* TUJUAN LATIHAN *
Ulangi semua baris data di bawah ini satu per satu, tanpa mengubah satu huruf pun.

======== BAHAN LATIHAN

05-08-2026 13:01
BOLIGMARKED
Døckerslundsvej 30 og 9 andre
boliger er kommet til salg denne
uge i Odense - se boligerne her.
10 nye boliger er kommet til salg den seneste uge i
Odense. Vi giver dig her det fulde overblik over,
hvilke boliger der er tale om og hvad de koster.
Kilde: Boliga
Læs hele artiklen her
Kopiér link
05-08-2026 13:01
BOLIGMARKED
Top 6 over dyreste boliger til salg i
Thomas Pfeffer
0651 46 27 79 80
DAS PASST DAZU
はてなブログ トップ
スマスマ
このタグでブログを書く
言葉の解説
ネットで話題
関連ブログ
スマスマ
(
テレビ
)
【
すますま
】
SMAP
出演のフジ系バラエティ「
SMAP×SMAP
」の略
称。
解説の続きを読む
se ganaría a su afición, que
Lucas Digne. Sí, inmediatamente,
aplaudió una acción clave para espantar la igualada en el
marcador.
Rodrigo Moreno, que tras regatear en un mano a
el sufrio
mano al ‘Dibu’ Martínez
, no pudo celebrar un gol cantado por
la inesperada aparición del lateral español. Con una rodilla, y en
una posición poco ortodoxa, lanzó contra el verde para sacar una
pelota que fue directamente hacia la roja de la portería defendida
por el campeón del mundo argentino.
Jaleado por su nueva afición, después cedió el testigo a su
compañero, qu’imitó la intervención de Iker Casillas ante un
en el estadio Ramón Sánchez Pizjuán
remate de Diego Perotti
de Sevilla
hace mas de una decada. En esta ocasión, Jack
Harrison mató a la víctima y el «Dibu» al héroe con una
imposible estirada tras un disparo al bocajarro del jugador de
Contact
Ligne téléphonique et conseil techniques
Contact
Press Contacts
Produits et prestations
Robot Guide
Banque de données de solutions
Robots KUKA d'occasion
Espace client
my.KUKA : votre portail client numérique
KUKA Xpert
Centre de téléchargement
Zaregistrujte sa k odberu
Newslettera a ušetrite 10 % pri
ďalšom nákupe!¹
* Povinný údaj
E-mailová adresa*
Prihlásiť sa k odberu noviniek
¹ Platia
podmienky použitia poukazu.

================

* JAWABAN TERTULIS *
05-08-2026 13:01
BOLIGMARKED
Døckerslundsvej 30 og 9 andre
boliger er kommet til salg denne
uge i Odense - se boligerne her.
10 nye boliger er kommet til salg den seneste uge i
Odense. Vi giver dig her det fulde overblik over,
hvilke boliger der er tale om og hvad de koster.
Kilde: Boliga
Læs hele artiklen her
Kopiér link
05-08-2026 13:01
BOLIGMARKED
Top 6 over dyreste boliger til salg i
Thomas Pfeffer
0651 46 27 79 80
DAS PASST DAZU
はてなブログ トップ
スマスマ
このタグでブログを書く
言葉の解説
ネットで話題
関連ブログ
スマスマ
(
テレビ
)
【
すますま
】
SMAP
出演のフジ系バラエティ「
SMAP×SMAP
」の略
称。
解説の続きを読む
se ganaría a su afición, que
Lucas Digne. Sí, inmediatamente,
aplaudió una acción clave para espantar la igualada en el
marcador.
Rodrigo Moreno, que tras regatear en un mano a
el sufrio
mano al ‘Dibu’ Martínez
, no pudo celebrar un gol cantado por
la inesperada aparición del lateral español. Con una rodilla, y en
una posición poco ortodoxa, lanzó contra el verde para sacar una
pelota que fue directamente hacia la roja de la portería defendida
por el campeón del mundo argentino.
Jaleado por su nueva afición, después cedió el testigo a su
compañero, qu’imitó la intervención de Iker Casillas ante un
en el estadio Ramón Sánchez Pizjuán
remate de Diego Perotti
de Sevilla
hace mas de una decada. En esta ocasión, Jack
Harrison mató a la víctima y el «Dibu» al héroe con una
imposible estirada tras un disparo al bocajarro del jugador de
Contact
Ligne téléphonique et conseil techniques
Contact
Press Contacts
Produits et prestations
Robot Guide
Banque de données de solutions
Robots KUKA d'occasion
Espace client
my.KUKA : votre portail client numérique
KUKA Xpert
Centre de téléchargement
Zaregistrujte sa k odberu
Newslettera a ušetrite 10 % pri
ďalšom nákupe!¹
* Povinný údaj
E-mailová adresa*
Prihlásiť sa k odberu noviniek
¹ Platia
podmienky použitia poukazu.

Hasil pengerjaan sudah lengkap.